TASK DIRECTIONS:
From the first line to the last, restate the material word for word, omitting pictures.

DATASET EXCERPT:

╔══

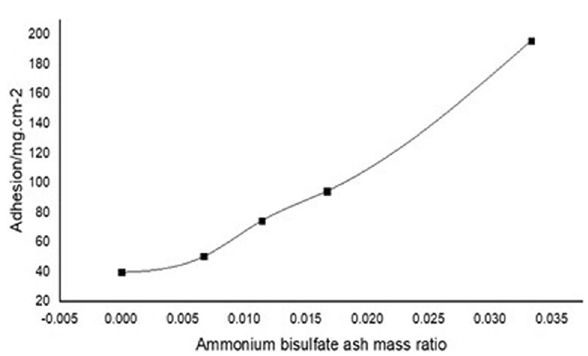
Figure 6. Change curve of fly ash adhesion under different ammonium bisulfate content 37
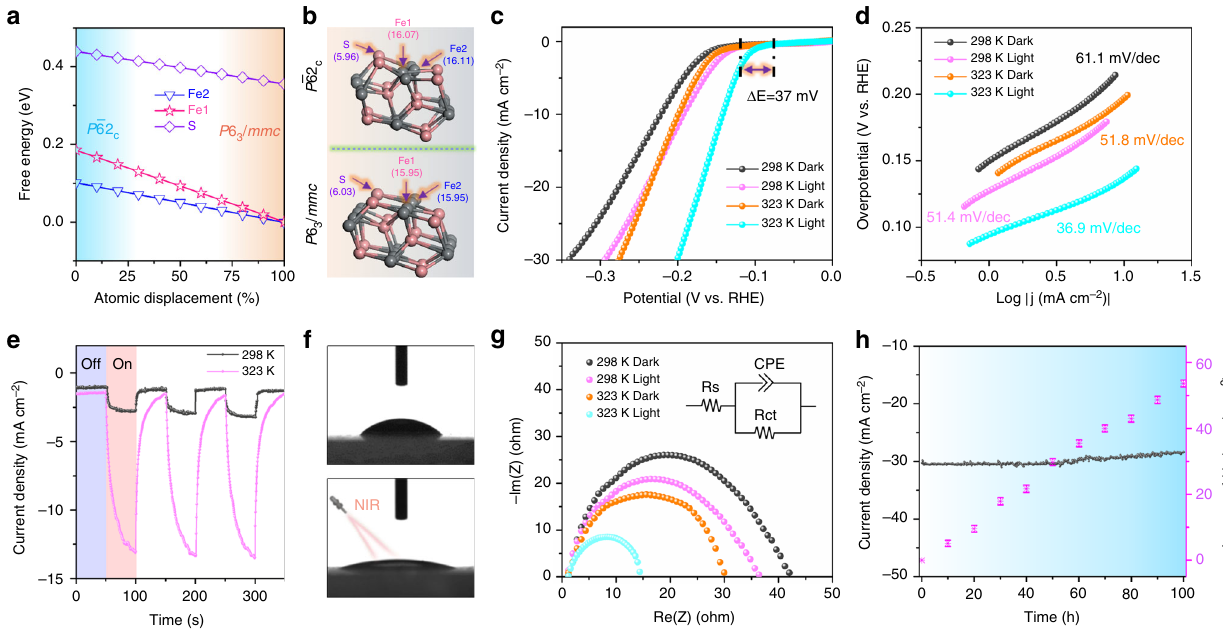
Fig. 4 Practical application of HER. a The Gibbs free energy as a function of the fraction of the atomic distortion between the P (cid:1) 62 c (0%) and P 6 3 / mmc (100%) phase. b Atomic structural models of FeS (100) surface for P 6 3 / mmc phase (bottom panel) and its corresponding surface in P (cid:1) 62 c phase (top panel), in which the Mulliken charges are also marked. c Polarization curves and d Tafel plots of the FeS/CFC at different temperatures with or without NIR light irradiation. e Amperometric I – t curves under chopped NIR light irradiation at different temperatures. f The differences in hydrophilicity with or without NIR light irradiation using contact angle measurement. g EIS curves in dark and light fi elds at different temperatures with an equivalent circuit (inset). h Chronoamperometry curve (left) of the FeS/CFC at a constant potential of − 0.2V (vs. RHE) accompanied by the continuous hydrogen measurement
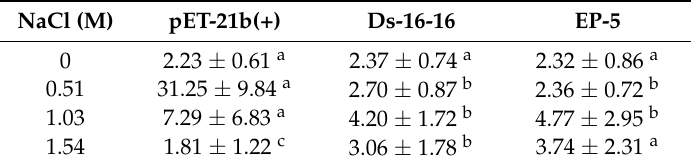
Table 1. The cell length of E . coli transformants expressing Ds-26-16 or EP-5 under NaCl conditions ( µ m).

╚══

ANSWER TO THIS TASK:
Figure 6. Change curve of fly ash adhesion under different ammonium bisulfate content 37
Fig. 4 Practical application of HER. a The Gibbs free energy as a function of the fraction of the atomic distortion between the P (cid:1) 62 c (0%) and P 6 3 / mmc (100%) phase. b Atomic structural models of FeS (100) surface for P 6 3 / mmc phase (bottom panel) and its corresponding surface in P (cid:1) 62 c phase (top panel), in which the Mulliken charges are also marked. c Polarization curves and d Tafel plots of the FeS/CFC at different temperatures with or without NIR light irradiation. e Amperometric I – t curves under chopped NIR light irradiation at different temperatures. f The differences in hydrophilicity with or without NIR light irradiation using contact angle measurement. g EIS curves in dark and light fi elds at different temperatures with an equivalent circuit (inset). h Chronoamperometry curve (left) of the FeS/CFC at a constant potential of − 0.2V (vs. RHE) accompanied by the continuous hydrogen measurement
Table 1. The cell length of E . coli transformants expressing Ds-26-16 or EP-5 under NaCl conditions ( µ m).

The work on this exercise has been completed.